begin

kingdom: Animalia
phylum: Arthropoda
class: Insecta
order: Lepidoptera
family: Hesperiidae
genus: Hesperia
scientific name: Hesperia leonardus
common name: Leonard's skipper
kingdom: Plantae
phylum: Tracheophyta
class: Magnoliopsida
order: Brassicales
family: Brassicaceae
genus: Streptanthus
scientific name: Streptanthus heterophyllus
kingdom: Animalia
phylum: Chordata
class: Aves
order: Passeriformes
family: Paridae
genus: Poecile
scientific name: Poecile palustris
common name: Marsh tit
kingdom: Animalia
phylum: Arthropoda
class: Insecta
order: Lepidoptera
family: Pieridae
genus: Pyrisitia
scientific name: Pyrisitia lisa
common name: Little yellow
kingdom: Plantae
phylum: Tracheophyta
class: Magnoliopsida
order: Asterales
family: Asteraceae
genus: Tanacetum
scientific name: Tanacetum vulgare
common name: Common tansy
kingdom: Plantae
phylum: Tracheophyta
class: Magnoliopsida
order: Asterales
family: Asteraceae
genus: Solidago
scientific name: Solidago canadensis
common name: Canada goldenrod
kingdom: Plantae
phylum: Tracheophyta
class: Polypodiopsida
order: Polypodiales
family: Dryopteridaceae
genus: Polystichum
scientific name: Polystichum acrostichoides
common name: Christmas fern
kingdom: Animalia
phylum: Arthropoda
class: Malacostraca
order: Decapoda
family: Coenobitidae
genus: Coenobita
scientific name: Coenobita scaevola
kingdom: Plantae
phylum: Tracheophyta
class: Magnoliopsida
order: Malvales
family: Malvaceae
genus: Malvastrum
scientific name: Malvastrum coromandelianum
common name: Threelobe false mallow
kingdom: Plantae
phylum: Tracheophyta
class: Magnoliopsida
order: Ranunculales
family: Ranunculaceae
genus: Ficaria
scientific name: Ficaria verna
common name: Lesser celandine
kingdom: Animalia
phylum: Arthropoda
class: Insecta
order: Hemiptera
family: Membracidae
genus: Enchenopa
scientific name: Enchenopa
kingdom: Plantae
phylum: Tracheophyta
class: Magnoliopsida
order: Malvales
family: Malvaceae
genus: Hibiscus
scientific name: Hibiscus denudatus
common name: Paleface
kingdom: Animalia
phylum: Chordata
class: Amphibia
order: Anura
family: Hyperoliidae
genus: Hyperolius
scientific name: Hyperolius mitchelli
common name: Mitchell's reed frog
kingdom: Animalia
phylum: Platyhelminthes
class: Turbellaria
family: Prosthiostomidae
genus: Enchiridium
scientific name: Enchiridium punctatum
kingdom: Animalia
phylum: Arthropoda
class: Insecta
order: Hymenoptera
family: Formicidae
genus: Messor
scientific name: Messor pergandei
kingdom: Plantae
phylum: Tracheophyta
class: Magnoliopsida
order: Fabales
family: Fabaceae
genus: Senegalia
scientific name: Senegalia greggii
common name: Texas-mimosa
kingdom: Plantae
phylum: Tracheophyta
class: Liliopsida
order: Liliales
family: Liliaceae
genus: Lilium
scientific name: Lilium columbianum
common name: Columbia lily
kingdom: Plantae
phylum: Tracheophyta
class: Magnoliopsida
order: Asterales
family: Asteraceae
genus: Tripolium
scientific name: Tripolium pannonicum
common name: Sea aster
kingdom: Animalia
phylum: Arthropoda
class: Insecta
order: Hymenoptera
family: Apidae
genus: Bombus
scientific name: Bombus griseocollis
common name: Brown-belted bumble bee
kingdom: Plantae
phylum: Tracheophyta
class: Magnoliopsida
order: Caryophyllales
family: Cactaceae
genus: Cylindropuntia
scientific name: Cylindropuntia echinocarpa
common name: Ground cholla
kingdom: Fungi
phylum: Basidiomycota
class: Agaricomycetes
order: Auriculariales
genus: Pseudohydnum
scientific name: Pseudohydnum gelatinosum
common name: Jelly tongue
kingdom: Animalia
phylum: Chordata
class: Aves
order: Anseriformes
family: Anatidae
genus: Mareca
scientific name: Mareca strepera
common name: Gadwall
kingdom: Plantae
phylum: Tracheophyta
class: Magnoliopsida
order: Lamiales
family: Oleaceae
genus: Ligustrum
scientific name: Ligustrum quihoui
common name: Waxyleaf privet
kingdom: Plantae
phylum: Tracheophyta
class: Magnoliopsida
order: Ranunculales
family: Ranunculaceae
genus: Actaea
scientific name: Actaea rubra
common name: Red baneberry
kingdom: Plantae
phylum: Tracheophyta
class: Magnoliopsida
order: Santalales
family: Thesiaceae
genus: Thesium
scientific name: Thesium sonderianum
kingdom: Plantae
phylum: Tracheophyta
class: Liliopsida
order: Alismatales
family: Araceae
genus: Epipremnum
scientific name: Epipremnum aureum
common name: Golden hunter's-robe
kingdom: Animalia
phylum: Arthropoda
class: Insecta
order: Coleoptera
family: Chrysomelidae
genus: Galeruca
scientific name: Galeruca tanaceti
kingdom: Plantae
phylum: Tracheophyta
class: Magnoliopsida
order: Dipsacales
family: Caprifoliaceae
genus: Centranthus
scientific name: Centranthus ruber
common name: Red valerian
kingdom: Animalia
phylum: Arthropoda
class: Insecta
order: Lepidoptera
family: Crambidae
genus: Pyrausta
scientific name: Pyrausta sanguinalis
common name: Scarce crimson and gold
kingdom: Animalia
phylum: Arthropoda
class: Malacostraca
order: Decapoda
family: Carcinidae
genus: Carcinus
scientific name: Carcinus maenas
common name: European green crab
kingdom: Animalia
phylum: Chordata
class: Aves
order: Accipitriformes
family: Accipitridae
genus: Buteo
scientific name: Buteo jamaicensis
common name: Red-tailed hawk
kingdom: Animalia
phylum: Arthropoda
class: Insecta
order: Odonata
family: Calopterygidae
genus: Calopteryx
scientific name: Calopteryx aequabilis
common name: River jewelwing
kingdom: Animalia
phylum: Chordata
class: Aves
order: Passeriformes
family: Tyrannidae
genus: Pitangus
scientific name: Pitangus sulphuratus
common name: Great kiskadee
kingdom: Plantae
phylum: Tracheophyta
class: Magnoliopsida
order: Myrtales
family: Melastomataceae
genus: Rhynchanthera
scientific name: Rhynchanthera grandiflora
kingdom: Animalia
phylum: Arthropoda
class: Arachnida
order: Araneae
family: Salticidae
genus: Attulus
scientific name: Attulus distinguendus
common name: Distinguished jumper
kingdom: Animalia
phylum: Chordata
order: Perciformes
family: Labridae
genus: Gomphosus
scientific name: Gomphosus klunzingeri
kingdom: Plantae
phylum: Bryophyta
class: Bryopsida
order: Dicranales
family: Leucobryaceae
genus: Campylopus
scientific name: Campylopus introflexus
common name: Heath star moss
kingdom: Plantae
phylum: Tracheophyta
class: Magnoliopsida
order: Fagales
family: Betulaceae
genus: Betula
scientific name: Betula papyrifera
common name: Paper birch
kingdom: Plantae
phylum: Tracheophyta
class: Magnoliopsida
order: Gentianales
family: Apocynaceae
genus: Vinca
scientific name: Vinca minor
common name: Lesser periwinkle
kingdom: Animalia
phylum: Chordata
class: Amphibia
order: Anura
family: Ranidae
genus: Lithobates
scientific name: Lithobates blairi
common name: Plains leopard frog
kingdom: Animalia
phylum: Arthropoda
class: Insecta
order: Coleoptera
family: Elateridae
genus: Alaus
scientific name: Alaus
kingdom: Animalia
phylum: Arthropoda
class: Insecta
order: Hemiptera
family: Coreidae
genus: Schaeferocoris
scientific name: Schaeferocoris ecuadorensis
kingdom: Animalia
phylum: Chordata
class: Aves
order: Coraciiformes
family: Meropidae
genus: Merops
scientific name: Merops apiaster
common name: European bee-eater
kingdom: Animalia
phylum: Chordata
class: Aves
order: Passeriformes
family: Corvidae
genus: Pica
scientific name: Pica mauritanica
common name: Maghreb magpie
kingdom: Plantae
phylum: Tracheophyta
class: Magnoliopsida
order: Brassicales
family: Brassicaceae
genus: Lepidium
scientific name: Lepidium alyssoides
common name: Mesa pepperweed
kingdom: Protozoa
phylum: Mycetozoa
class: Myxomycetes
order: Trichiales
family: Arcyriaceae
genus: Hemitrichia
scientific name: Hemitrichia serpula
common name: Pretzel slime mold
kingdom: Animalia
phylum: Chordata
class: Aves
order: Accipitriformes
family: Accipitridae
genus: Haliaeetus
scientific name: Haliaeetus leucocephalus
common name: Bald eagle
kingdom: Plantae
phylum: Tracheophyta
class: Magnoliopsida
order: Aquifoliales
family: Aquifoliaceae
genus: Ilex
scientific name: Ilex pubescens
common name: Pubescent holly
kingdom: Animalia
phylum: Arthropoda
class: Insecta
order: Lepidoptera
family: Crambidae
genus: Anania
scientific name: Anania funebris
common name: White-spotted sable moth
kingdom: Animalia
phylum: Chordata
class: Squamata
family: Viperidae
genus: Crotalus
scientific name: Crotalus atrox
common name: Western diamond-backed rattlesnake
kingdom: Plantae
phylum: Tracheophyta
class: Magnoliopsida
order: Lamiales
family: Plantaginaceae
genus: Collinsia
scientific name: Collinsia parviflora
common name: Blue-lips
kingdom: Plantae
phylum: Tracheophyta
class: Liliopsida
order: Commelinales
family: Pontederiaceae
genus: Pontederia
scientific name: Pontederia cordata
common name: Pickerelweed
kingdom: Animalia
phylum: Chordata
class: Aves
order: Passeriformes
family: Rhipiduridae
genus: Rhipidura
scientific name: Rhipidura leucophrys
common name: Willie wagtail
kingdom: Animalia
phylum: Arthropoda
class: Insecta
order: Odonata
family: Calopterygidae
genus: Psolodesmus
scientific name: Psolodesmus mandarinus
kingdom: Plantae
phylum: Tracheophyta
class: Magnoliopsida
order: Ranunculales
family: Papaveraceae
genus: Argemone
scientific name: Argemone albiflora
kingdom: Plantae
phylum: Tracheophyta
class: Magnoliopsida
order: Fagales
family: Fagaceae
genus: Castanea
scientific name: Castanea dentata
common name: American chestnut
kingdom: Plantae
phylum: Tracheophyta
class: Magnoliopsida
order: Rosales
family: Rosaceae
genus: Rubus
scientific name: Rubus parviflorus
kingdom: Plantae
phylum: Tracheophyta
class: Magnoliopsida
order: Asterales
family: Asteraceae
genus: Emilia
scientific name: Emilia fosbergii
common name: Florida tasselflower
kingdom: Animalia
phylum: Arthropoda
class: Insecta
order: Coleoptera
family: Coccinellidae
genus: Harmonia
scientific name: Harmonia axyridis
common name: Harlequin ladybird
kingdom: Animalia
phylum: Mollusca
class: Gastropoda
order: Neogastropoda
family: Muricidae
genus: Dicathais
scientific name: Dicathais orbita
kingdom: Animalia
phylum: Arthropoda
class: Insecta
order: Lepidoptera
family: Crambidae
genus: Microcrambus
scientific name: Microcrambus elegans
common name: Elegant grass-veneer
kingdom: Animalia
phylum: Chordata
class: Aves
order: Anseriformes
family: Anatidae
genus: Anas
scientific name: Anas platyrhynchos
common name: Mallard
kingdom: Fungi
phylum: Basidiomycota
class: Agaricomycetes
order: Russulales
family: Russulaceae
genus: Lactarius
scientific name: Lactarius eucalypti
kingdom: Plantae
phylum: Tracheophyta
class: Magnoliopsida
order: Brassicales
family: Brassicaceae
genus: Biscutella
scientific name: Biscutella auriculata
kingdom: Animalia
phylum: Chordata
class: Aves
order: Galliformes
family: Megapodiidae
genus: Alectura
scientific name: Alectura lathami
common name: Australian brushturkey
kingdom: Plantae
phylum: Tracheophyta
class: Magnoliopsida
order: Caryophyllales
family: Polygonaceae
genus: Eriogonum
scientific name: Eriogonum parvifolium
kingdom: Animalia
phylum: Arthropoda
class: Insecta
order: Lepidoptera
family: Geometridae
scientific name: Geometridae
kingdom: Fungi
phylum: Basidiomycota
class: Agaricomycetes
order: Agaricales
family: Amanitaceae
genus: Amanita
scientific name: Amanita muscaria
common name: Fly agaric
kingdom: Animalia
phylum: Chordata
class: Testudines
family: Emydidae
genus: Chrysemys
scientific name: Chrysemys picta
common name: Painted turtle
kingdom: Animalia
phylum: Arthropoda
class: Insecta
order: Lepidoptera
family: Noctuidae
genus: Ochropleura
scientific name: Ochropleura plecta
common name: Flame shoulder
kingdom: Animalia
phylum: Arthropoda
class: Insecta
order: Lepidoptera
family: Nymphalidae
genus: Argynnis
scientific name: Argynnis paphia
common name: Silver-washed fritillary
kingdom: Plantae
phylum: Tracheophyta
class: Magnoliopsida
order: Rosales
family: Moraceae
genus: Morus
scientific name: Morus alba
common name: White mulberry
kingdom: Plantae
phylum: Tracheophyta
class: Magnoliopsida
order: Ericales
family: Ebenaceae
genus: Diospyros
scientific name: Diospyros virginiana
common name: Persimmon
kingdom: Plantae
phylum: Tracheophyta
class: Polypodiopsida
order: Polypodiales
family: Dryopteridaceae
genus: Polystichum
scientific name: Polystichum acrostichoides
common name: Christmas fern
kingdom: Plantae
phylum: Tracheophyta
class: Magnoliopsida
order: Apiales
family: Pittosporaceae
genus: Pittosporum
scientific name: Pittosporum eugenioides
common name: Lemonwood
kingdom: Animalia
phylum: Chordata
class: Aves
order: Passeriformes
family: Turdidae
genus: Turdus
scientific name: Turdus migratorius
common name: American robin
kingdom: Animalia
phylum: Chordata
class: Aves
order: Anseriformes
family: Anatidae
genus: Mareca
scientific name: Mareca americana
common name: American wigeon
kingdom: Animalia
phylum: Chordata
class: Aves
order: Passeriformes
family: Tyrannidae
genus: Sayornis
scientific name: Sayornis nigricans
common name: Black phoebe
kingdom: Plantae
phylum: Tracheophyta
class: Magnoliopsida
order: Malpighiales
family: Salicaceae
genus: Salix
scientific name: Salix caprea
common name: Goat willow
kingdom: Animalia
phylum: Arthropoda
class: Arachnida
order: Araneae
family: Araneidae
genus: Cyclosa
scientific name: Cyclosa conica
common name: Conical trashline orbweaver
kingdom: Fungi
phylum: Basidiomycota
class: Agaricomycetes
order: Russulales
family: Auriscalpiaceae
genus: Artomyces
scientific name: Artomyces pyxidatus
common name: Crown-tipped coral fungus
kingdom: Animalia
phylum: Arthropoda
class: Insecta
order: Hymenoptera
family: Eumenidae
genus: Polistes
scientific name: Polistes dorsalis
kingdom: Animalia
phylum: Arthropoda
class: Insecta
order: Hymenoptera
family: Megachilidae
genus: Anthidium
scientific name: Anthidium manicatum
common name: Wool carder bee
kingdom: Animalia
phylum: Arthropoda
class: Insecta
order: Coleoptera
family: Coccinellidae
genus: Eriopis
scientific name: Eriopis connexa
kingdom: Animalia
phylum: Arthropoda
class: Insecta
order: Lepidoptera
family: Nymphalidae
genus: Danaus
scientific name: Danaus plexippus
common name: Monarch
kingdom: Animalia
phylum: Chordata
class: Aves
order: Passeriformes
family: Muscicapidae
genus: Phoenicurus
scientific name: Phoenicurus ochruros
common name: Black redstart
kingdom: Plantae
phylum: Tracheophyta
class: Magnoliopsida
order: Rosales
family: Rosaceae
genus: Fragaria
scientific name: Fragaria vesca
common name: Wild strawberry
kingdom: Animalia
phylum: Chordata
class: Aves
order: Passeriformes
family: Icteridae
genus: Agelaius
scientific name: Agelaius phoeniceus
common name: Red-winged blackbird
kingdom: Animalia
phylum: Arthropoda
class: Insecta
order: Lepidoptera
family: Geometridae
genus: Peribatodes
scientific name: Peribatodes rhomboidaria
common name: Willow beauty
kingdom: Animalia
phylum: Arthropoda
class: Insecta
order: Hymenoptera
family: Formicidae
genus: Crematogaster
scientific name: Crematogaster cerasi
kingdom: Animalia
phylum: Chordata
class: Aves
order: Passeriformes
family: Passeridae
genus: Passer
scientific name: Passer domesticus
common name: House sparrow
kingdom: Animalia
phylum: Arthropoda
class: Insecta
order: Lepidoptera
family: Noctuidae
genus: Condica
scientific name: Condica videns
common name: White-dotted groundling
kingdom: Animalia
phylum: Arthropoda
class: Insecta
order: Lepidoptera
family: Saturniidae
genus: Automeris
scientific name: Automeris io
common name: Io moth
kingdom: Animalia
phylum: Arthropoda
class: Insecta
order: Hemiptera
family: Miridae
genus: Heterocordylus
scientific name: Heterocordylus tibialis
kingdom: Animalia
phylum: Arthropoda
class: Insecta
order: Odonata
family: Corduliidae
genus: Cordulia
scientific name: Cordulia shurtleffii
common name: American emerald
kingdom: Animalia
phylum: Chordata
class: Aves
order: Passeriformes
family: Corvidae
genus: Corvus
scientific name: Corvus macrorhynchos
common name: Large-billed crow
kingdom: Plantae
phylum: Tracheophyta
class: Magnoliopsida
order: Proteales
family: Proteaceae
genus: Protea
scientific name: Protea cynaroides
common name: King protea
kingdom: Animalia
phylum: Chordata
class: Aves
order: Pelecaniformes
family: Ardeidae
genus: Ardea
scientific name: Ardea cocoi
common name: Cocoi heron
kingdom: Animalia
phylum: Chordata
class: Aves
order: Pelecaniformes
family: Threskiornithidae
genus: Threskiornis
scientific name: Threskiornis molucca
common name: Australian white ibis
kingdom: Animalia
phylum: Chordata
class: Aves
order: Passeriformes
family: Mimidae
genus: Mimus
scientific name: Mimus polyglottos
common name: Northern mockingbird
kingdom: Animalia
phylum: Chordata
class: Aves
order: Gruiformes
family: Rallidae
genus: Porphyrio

end

## [GOAL]
Return, unchanged, the lines of the material from the one containing "genus: Alectura" through the one containing "order: Agaricales", including both of those lines.

## [WRITTEN RESPONSE]
genus: Alectura
scientific name: Alectura lathami
common name: Australian brushturkey
kingdom: Plantae
phylum: Tracheophyta
class: Magnoliopsida
order: Caryophyllales
family: Polygonaceae
genus: Eriogonum
scientific name: Eriogonum parvifolium
kingdom: Animalia
phylum: Arthropoda
class: Insecta
order: Lepidoptera
family: Geometridae
scientific name: Geometridae
kingdom: Fungi
phylum: Basidiomycota
class: Agaricomycetes
order: Agaricales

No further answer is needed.